API Keys/Accounts for:
- OpenWeatherMap: For weather forecasts.
- Groq, OpenRouter, or Vercel AI Gateway: For various Language Models (e.g., gpt-oss-120b, gpt-5-nano, gpt-4o-mini).
- Mistral Cloud: For embedding models (e.g., codestral-embed-2505).
- Brave Search: For web and news searches.
- Tavily API: For structured search results.
- Together.xyz or similar Image Generation API: For creating images.
- Perplexity API (or self-hosted instance): For the perprlexcia tool (the current URL http://self hoseted perplexcia/api/search implies a self-hosted or custom endpoint).
Publicly Accessible URLs: Your n8n instance and any custom webhook endpoints (like perprlexcia) must be publicly accessible.

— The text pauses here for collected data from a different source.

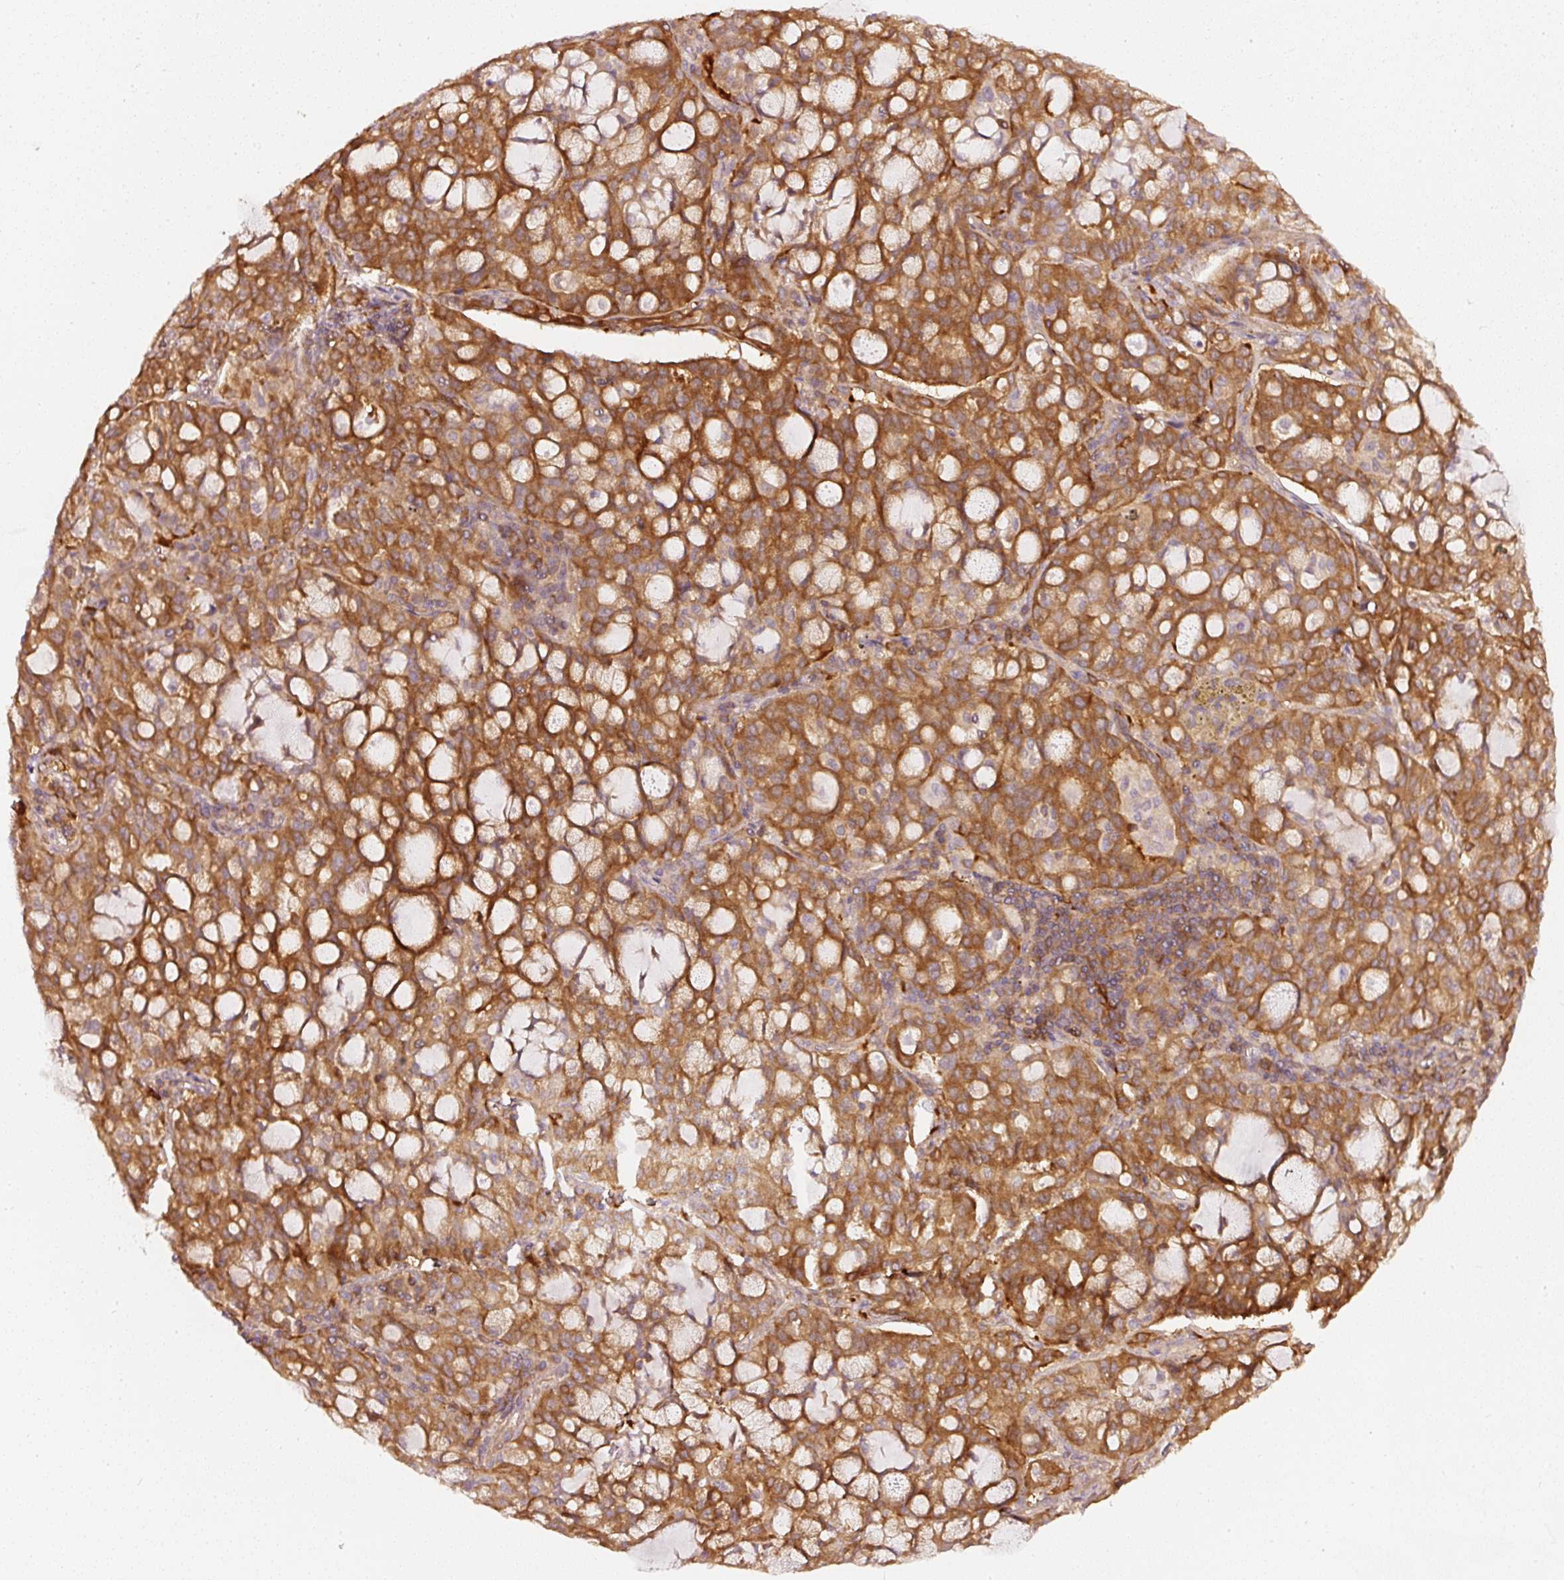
{"staining": {"intensity": "strong", "quantity": ">75%", "location": "cytoplasmic/membranous"}, "tissue": "lung cancer", "cell_type": "Tumor cells", "image_type": "cancer", "snomed": [{"axis": "morphology", "description": "Adenocarcinoma, NOS"}, {"axis": "topography", "description": "Lung"}], "caption": "Immunohistochemistry of human adenocarcinoma (lung) demonstrates high levels of strong cytoplasmic/membranous staining in about >75% of tumor cells.", "gene": "ASMTL", "patient": {"sex": "female", "age": 44}}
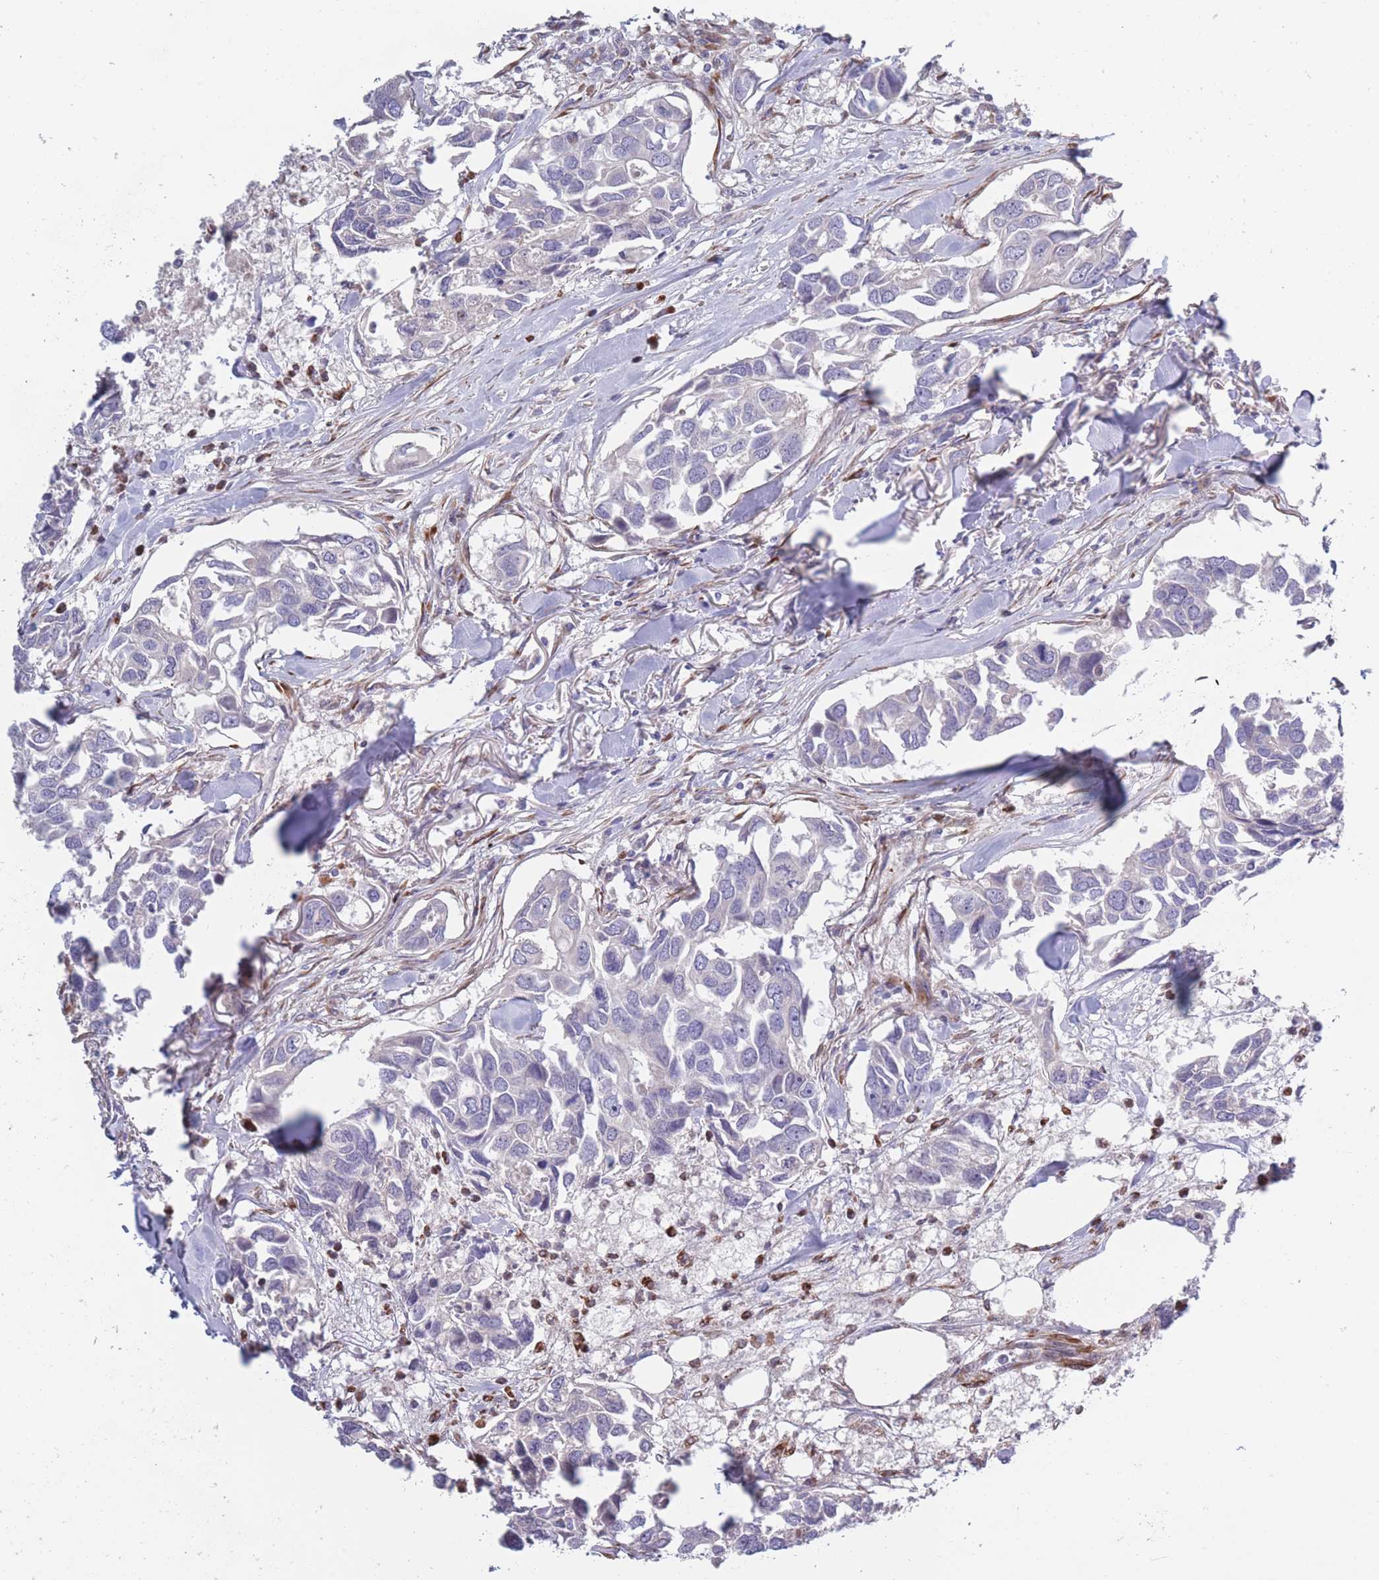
{"staining": {"intensity": "negative", "quantity": "none", "location": "none"}, "tissue": "breast cancer", "cell_type": "Tumor cells", "image_type": "cancer", "snomed": [{"axis": "morphology", "description": "Duct carcinoma"}, {"axis": "topography", "description": "Breast"}], "caption": "High power microscopy photomicrograph of an IHC micrograph of breast intraductal carcinoma, revealing no significant staining in tumor cells.", "gene": "CCNQ", "patient": {"sex": "female", "age": 83}}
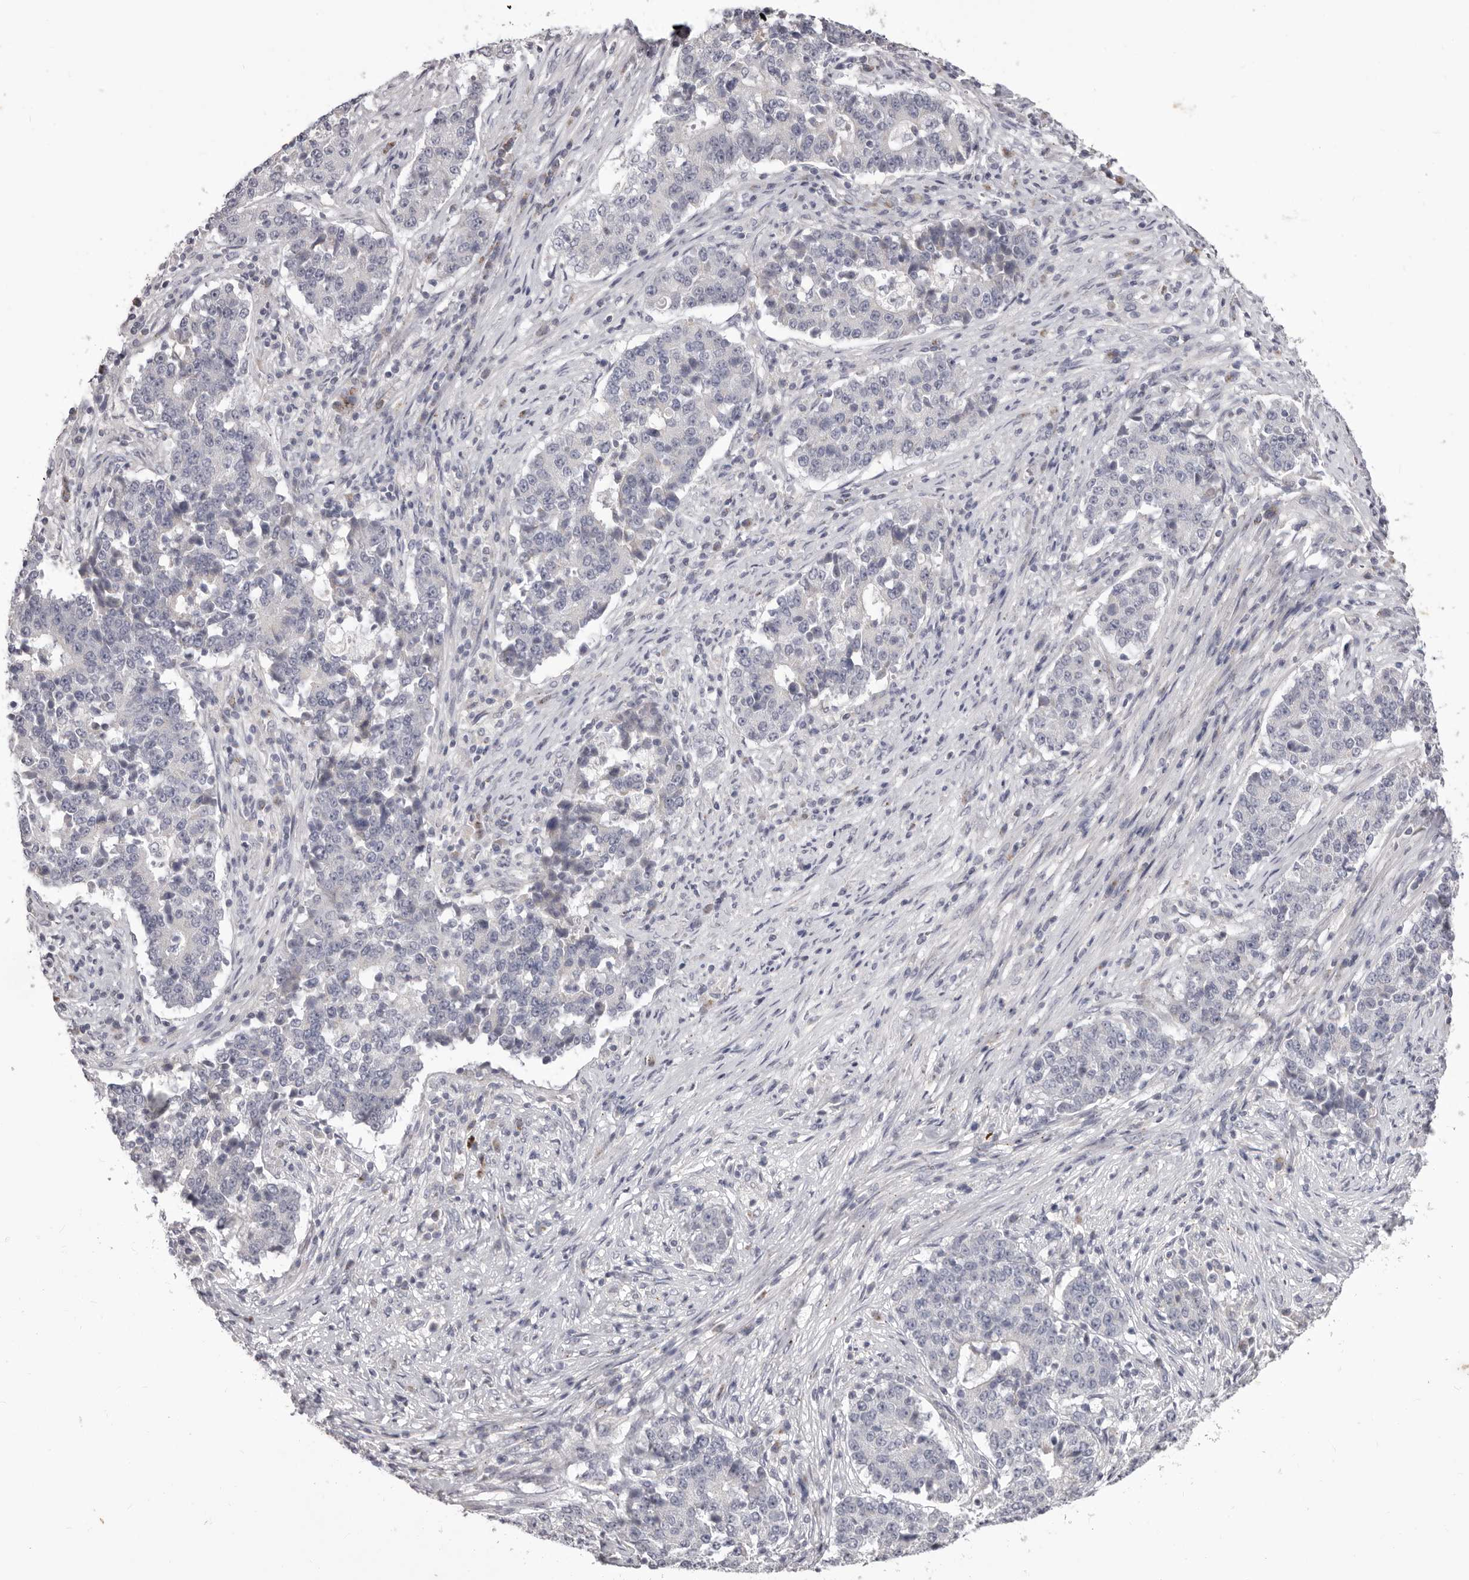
{"staining": {"intensity": "negative", "quantity": "none", "location": "none"}, "tissue": "stomach cancer", "cell_type": "Tumor cells", "image_type": "cancer", "snomed": [{"axis": "morphology", "description": "Adenocarcinoma, NOS"}, {"axis": "topography", "description": "Stomach"}], "caption": "High magnification brightfield microscopy of stomach adenocarcinoma stained with DAB (3,3'-diaminobenzidine) (brown) and counterstained with hematoxylin (blue): tumor cells show no significant positivity.", "gene": "PRMT2", "patient": {"sex": "male", "age": 59}}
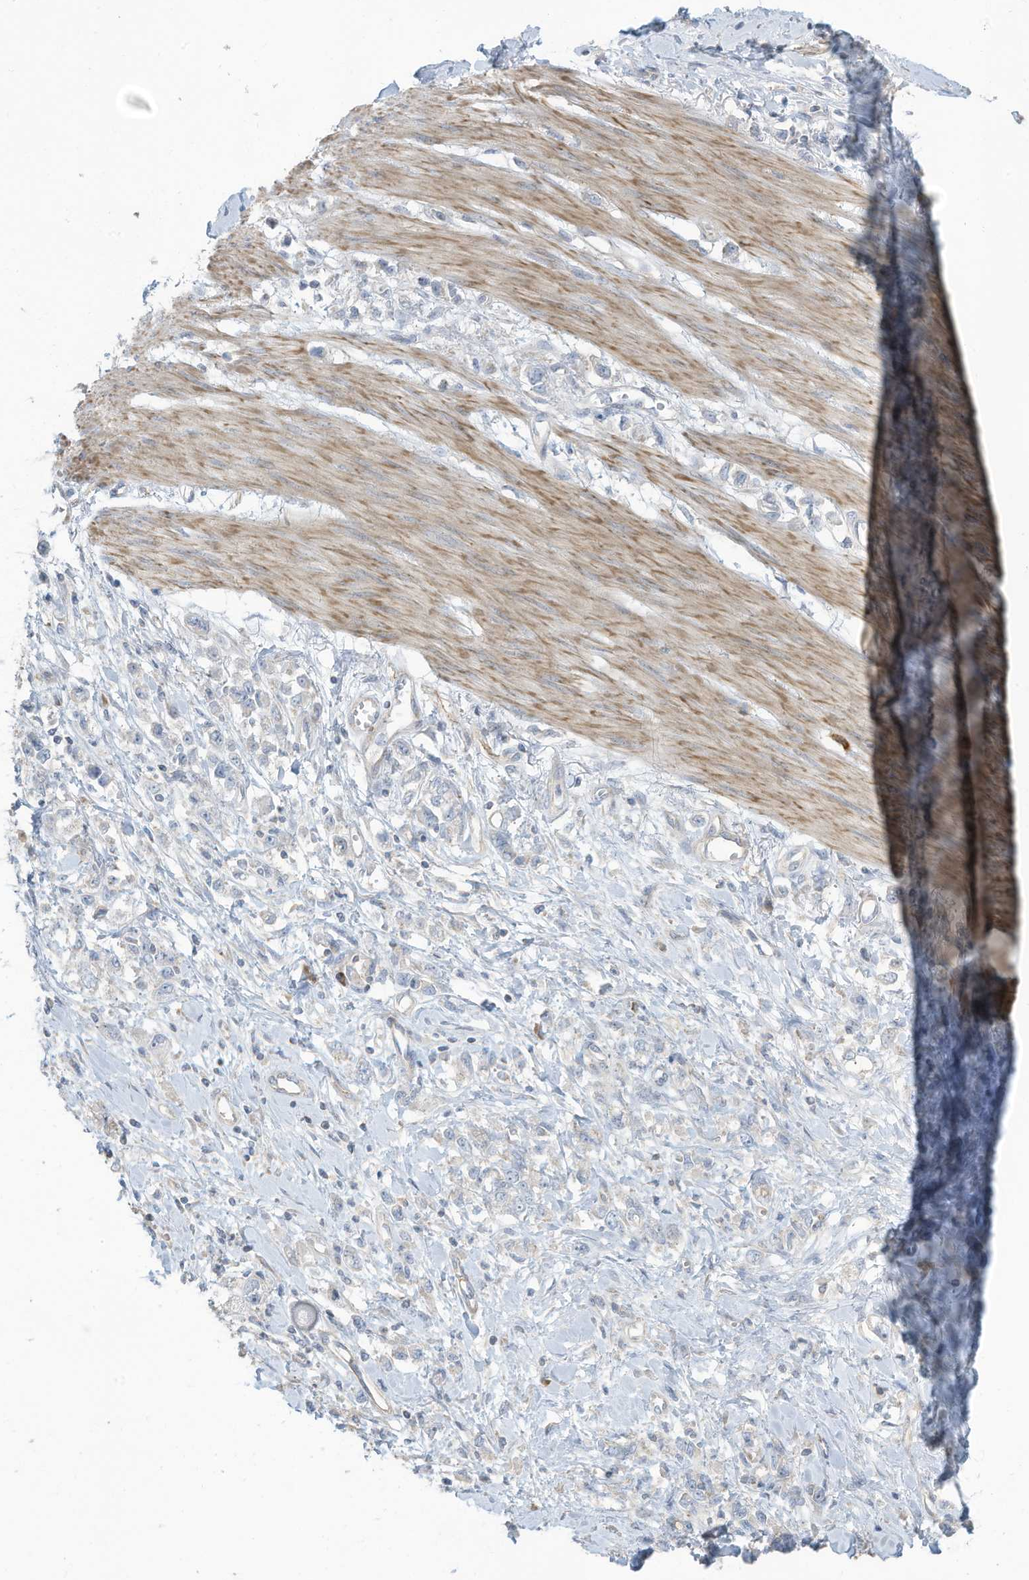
{"staining": {"intensity": "negative", "quantity": "none", "location": "none"}, "tissue": "stomach cancer", "cell_type": "Tumor cells", "image_type": "cancer", "snomed": [{"axis": "morphology", "description": "Adenocarcinoma, NOS"}, {"axis": "topography", "description": "Stomach"}], "caption": "There is no significant positivity in tumor cells of stomach adenocarcinoma.", "gene": "GTPBP2", "patient": {"sex": "female", "age": 76}}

Requirements (n8n Credentials)

You will need to set up the following credentials within your n8n instance:

WhatsApp OAuth account: For the WhatsApp Trigger node.
WhatsApp account: For Send message2, Send message3, Download media, and Typing.... nodes.
Google Palm Api account: For Analyze image, Google Gemini Chat Model, gemini-2.5-flash, and Google Gemini Chat Model5 nodes.
OpenWeatherMap account: For the Get Weather Forecast node.
Groq account: For gpt-oss-120b node.
Google Calendar OAuth2Api account: For the Google Calendar tools.
MongoDB account: For MongoDB Atlas Vector Store nodes.
OpenRouter account: For gpt-5-nano and gpt-4.1-nanoChat Model1 nodes.
Gmail account : For Get many messages and Get a message nodes (ensure correct Gmail OAuth2 setup for each).
Google Tasks account: For the Google Tasks tools.
Bearer Auth account: For HTTP Request5 (used in media download).
Brave Search account: For Brave Web Search and Brave News Search nodes.
Vercel Ai Gateway Api account: For gpt-4.1-mini, gpt-oss-120b, gpt-oss-120b2, and gpt-4.1-nano nodes.
HTTP Header Auth account: For Tavily web search (create a new one named "Tavily API Key" with Authorization: Bearer YOUR_TAVILY_API_KEY) and HTTP Request (for Together.xyz, e.g., "Together.xyz API Key").
Mistral Cloud account: For codestral-embed-2505, codestral-embed-, and codestral-embed-2506 nodes.